We see the internal models of our test reward estimator have scores that are similar to those on the test set. As with the training set, this gives us confidence that the estimated rewards are a fair reflection of reality, and will serve as a good basis for evaluation.

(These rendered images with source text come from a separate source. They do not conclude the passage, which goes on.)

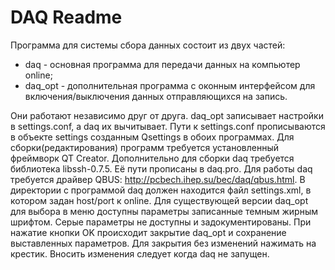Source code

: # DAQ Readme
Программа для системы сбора данных состоит из двух частей:
- daq - основная программа для передачи данных на компьютер online;
- daq_opt - дополнительная программа с оконным интерфейсом для
включения/выключения данных отправляющихся на запись.

Они работают независимо друг от друга. daq_opt записывает настройки в
settings.conf, а daq их вычитывает. Пути к settings.conf прописываются в
объекте settings созданным Qsettings в обоих программах.
Для сборки(редактирования) программ требуется установленный
фреймворк QT Creator. Дополнительно для сборки daq требуется библиотека
libssh-0.7.5. Её пути прописаны в daq.pro. Для работы daq требуется драйвер
QBUS: http://pcbech.ihep.su/bec/daq/qbus.html. В директории с программой daq
должен находится файл settings.xml, в котором задан host/port к online. 
Для существующей версии daq_opt для выбора в меню доступны
параметры записанные темным жирным шрифтом. Серые
параметры не доступны и задокументированы. При нажатие кнопки OK
происходит закрытие daq_opt и сохранение выставленных параметров. Для
закрытия без изменений нажимать на крестик. Вносить изменения следует
когда daq не запущен.
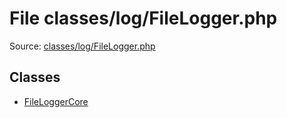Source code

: File classes/log/FileLogger.php
=========

Source: [classes/log/FileLogger.php](https://github.com/PrestaShop/PrestaShop/blob/1.6.0.2/classes/log/FileLogger.php)


Classes
-------

* [FileLoggerCore](class.FileLoggerCore.md)

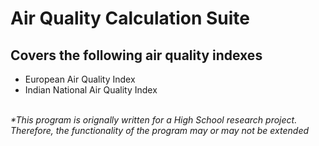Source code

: # Air Quality Calculation Suite
<h2>Covers the following air quality indexes</h2>
<ul>
<li>European Air Quality Index
<li>Indian National Air Quality Index
</ul>
<br>
<em>*This program is orignally written for a High School research project. Therefore, the functionality of the program may or may not be extended</em>
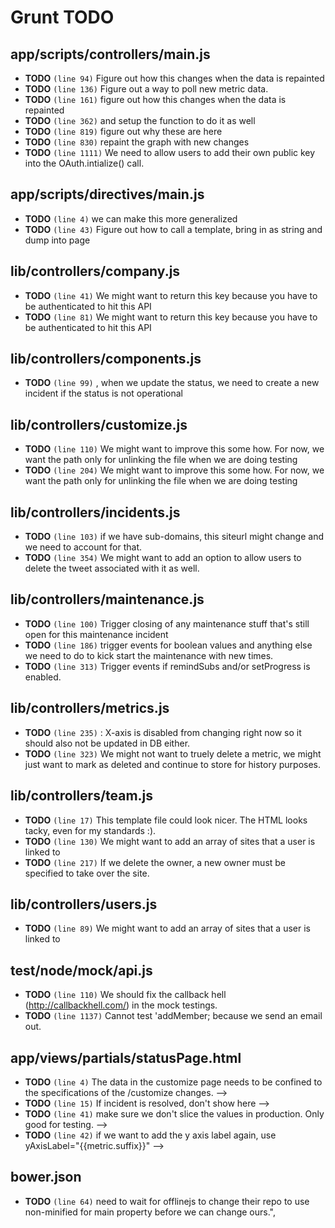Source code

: # Grunt TODO

## app/scripts/controllers/main.js

* **TODO** `(line 94)`  Figure out how this changes when the data is repainted
* **TODO** `(line 136)`  Figure out a way to poll new metric data.
* **TODO** `(line 161)`  figure out how this changes when the data is repainted
* **TODO** `(line 362)`  and setup the function to do it as well
* **TODO** `(line 819)`  figure out why these are here
* **TODO** `(line 830)`  repaint the graph with new changes
* **TODO** `(line 1111)`  We need to allow users to add their own public key into the OAuth.intialize() call.

## app/scripts/directives/main.js

* **TODO** `(line 4)`  we can make this more generalized
* **TODO** `(line 43)`  Figure out how to call a template, bring in as string and dump into page

## lib/controllers/company.js

* **TODO** `(line 41)`  We might want to return this key because you have to be authenticated to hit this API
* **TODO** `(line 81)`  We might want to return this key because you have to be authenticated to hit this API

## lib/controllers/components.js

* **TODO** `(line 99)` , when we update the status, we need to create a new incident if the status is not operational

## lib/controllers/customize.js

* **TODO** `(line 110)`  We might want to improve this some how. For now, we want the path only for unlinking the file when we are doing testing
* **TODO** `(line 204)`  We might want to improve this some how. For now, we want the path only for unlinking the file when we are doing testing

## lib/controllers/incidents.js

* **TODO** `(line 103)`  if we have sub-domains, this siteurl might change and we need to account for that.
* **TODO** `(line 354)`  We might want to add an option to allow users to delete the tweet associated with it as well.

## lib/controllers/maintenance.js

* **TODO** `(line 100)`  Trigger closing of any maintenance stuff that's still open for this maintenance incident
* **TODO** `(line 186)`  trigger events for boolean values and anything else we need to do to kick start the maintenance with new times.
* **TODO** `(line 313)`  Trigger events if remindSubs and/or setProgress is enabled.

## lib/controllers/metrics.js

* **TODO** `(line 235)` : X-axis is disabled from changing right now so it should also not be updated in DB either.
* **TODO** `(line 323)`  We might not want to truely delete a metric, we might just want to mark as deleted and continue to store for history purposes.

## lib/controllers/team.js

* **TODO** `(line 17)`  This template file could look nicer. The HTML looks tacky, even for my standards :).
* **TODO** `(line 130)`  We might want to add an array of sites that a user is linked to
* **TODO** `(line 217)`  If we delete the owner, a new owner must be specified to take over the site.

## lib/controllers/users.js

* **TODO** `(line 89)`  We might want to add an array of sites that a user is linked to

## test/node/mock/api.js

* **TODO** `(line 110)`  We should fix the callback hell (http://callbackhell.com/) in the mock testings.
* **TODO** `(line 1137)`  Cannot test 'addMember; because we send an email out.

## app/views/partials/statusPage.html

* **TODO** `(line 4)`  The data in the customize page needs to be confined to the specifications of the /customize changes. -->
* **TODO** `(line 15)`  If incident is resolved, don't show here -->
* **TODO** `(line 41)`  make sure we don't slice the values in production. Only good for testing. -->
* **TODO** `(line 42)`  if we want to add the y axis label again, use yAxisLabel="{{metric.suffix}}" -->

## bower.json

* **TODO** `(line 64)`  need to wait for offlinejs to change their repo to use non-minified for main property before we can change ours.",
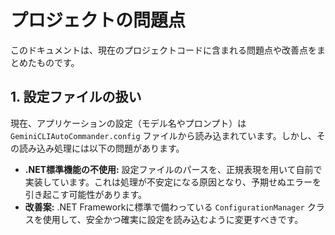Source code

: # プロジェクトの問題点

このドキュメントは、現在のプロジェクトコードに含まれる問題点や改善点をまとめたものです。

## 1. 設定ファイルの扱い

現在、アプリケーションの設定（モデル名やプロンプト）は `GeminiCLIAutoCommander.config` ファイルから読み込まれています。しかし、その読み込み処理には以下の問題があります。

*   **.NET標準機能の不使用:** 設定ファイルのパースを、正規表現を用いて自前で実装しています。これは処理が不安定になる原因となり、予期せぬエラーを引き起こす可能性があります。
*   **改善案:** .NET Frameworkに標準で備わっている `ConfigurationManager` クラスを使用して、安全かつ確実に設定を読み込むように変更すべきです。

We can now evaluate the quality using these new estimated rewards. First, we will calculate the average predicted MPG under the treatments prescribed by the tree for the test set. To do this, we use `predict_outcomes`

which uses the model to make prescriptions and looks up the predicted outcomes under these prescriptions:

```
policy_outcomes <- iai::predict_outcomes(grid, test_X, test_rewards$rewards)
```

```
[1] 13.02367 13.10194 13.26537 12.95174 12.99407 12.67351 22.83901
[8] 26.44638 23.16950 23.68355 20.36907 18.56323 17.85454 -18.70225
[15] 24.73810 19.84227 18.41289 18.02786 17.85454 12.66219 12.66219
[22] 12.99407 18.75970 17.48188 26.20989 28.31080 23.51552 25.02196
[29] 25.42858 17.85454 14.89811 12.74661 17.85454 14.02707 15.65969
[36] 15.65969 26.84839 28.07555 27.50332 15.65969 12.88554 14.38841
[43] 14.84884 14.84884 12.88554 15.65969 19.30518 20.20801 14.84884
[50] 14.84884 19.30518 24.62845 27.34884 22.65649 25.94121 20.78518
[57] 15.65969 30.14560 28.72838 22.97014
[ reached getOption("max.print") -- omitted 136 entries ]
```

We can then get the average estimated MPG under our treatments:

```
mean(policy_outcomes)
```

`[1] 23.98876`

We can compare this number to the average estimated MPG under a baseline policy that assigns the same treatment to all observations regardless of their features. Let us compare to a policy that assigns 17 everywhere:

```
mean(test_rewards$rewards[,"17"])
```

`[1] 23.1136`

We can see that the personalization offered by the tree policy indeed improves upon a baseline where each observation receives the same treatment.